Home

Uitvoeringsbesluit (EU) 2021/1730 van de Commissie van 28 september 2021 betreffende het geharmoniseerde gebruik van de gepaarde frequentiebanden 874,4-880,0 MHz en 919,4-925,0 MHz en van de ongepaarde frequentieband 1900-1910 MHz voor mobiele spoorwegradio (Kennisgeving geschied onder nummer C(2021) 6862) (Voor de EER relevante tekst)

Uitvoeringsbesluit (EU) 2021/1730 van de Commissie van 28 september 2021 betreffende het geharmoniseerde gebruik van de gepaarde frequentiebanden 874,4-880,0 MHz en 919,4-925,0 MHz en van de ongepaarde frequentieband 1900-1910 MHz voor mobiele spoorwegradio (Kennisgeving geschied onder nummer C(2021) 6862) (Voor de EER relevante tekst)

DE EUROPESE COMMISSIE,

Gezien het Verdrag betreffende de werking van de Europese Unie,

Gezien Beschikking nr. 676/2002/EG van het Europees Parlement en de Raad van 7 maart 2002 inzake een regelgevingskader voor het radiospectrumbeleid in de Europese Gemeenschap (Radiospectrumbeschikking)(1), en met name artikel 4, lid 3,

Overwegende hetgeen volgt:

  1. Het radiocommunicatiesysteem dat momenteel wordt gebruikt voor spoorwegactiviteiten, namelijk het Wereldwijd systeem voor mobiele communicatie — spoor (Global System for Mobile Communications — Rail — GSM-R), is gebaseerd op specificaties die twintig jaar geleden zijn afgerond en, omdat dit systeem technologisch verouderd is, zal de industriële ondersteuning van GSM-R waarschijnlijk tot niet ver na 2030 worden gegarandeerd.
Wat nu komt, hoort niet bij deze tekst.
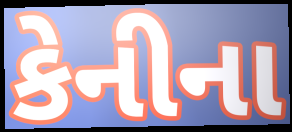
કેનીના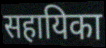
सहायिकाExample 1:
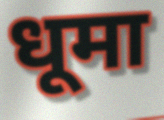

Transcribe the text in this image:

धूमा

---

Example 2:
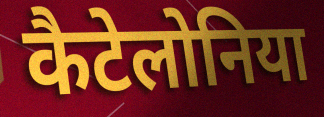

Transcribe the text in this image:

कैटेलोनिया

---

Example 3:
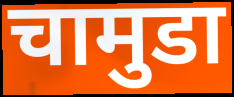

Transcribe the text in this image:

चामुडा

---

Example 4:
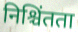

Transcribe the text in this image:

निश्चिंतता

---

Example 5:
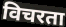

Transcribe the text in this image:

विचरताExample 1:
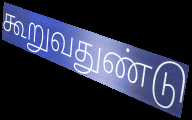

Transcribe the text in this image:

கூறுவதுண்டு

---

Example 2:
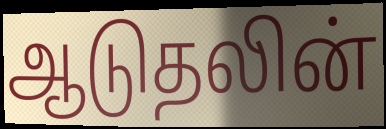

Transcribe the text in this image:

ஆடுதலின்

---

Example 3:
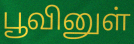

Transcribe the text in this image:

பூவினுள்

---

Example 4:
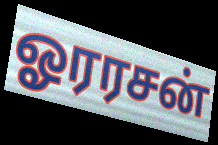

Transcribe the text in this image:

ஓரரசன்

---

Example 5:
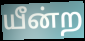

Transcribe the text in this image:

யீன்றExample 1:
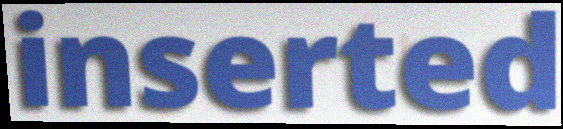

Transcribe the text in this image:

inserted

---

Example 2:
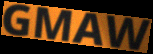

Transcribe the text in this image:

GMAW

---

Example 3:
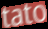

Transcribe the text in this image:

tato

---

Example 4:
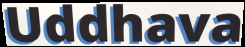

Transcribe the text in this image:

Uddhava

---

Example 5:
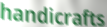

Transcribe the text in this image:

handicrafts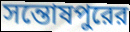
সন্তোষপুরেরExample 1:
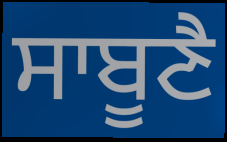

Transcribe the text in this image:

ਸਾਬੂਣੈ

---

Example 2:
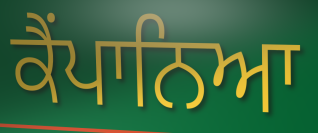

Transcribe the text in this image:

ਕੈਂਪਾਨਿਆ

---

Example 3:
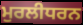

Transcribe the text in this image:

ਮੁਰਲੀਧਰਨ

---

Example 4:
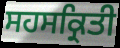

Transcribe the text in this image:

ਸਹਸਕ੍ਰਿਤੀ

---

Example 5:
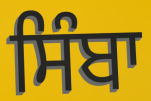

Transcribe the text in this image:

ਸਿੰਬਾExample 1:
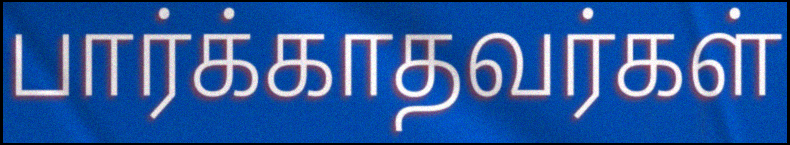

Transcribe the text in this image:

பார்க்காதவர்கள்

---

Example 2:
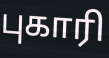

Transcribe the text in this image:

புகாரி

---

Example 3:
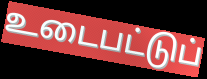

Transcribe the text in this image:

உடைபட்டுப்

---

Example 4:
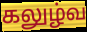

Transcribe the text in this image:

கலுழ்வ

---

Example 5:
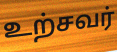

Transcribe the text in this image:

உற்சவர்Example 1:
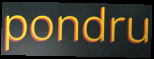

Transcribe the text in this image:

pondru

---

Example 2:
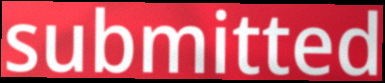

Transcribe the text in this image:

submitted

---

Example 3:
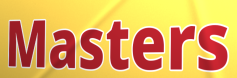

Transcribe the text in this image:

Masters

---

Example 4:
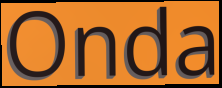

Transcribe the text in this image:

Onda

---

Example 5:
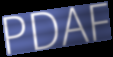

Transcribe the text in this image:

PDAF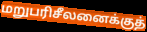
மறுபரிசீலனைக்குத்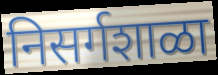
निसर्गशाळा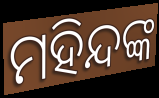
ମହିନ୍ଦଙ୍କ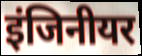
इंजिनीयर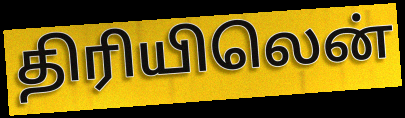
திரியிலென்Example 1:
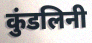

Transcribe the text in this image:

कुंडलिनी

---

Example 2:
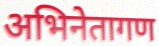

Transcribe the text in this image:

अभिनेतागण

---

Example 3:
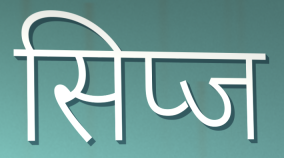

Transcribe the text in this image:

सिप्ज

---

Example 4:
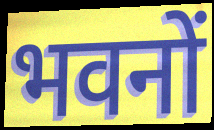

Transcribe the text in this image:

भवनों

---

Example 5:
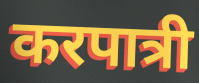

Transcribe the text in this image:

करपात्रीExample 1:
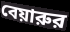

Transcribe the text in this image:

বেয়ারুর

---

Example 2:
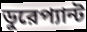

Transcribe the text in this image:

ডুরেপ্যান্ট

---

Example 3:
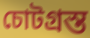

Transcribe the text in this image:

চোটগ্রস্ত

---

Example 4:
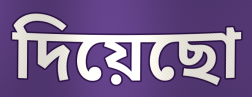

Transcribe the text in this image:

দিয়েছো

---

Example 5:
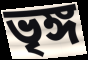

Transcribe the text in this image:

ভৃঙ্গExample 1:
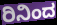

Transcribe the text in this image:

ರಿನಿಂದ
Het toekomstige mobiele spoorwegcommunicatiesysteem (Future Railway Mobile Communication System — FRMCS) zal GSM-R opvolgen als een van de essentiële elementen van het Europees beheersysteem voor het spoorverkeer (European Railway Traffic Management System — ERTMS). Daarmee worden de digitalisering van het spoor en de innovatie van diensten ondersteund. GSM-R en de opvolger(s) daarvan, waaronder FRMCS, worden aangeduid als mobiele spoorwegradio (Railway Mobile Radio — RMR).

  2. In vergelijking met GSM-R biedt FRMCS een betere dienstverlening, maakt het efficiënter gebruik van spectrum en is het kostenefficiënter. Het is ook de bedoeling dat het systeem meer toepassingen oplevert, zoals automatische treinbesturing (Automatic Train Operation — ATO) of het “Connected Driver Advisory System” (C-DAS). Verwacht wordt dat er geleidelijk meer toepassingen zullen worden geïntroduceerd. Kritieke FRMCS-spoorwegtoepassingen zoals monitoring en controle van kritieke infrastructuur kunnen efficiënt worden bediend met gebruikmaking van smalband-IoT. FRMCS moet in staat zijn nieuwe toepassingen en technologische ontwikkelingen gedurende een langere periode te integreren, aangezien spoorwegcommunicatiesystemen een veel langere levenscyclus hebben dan openbare elektronische-communicatienetwerken en -diensten.

  3. Daarom moeten de frequentiebanden worden geharmoniseerd om de invoering van FRMCS mogelijk te maken.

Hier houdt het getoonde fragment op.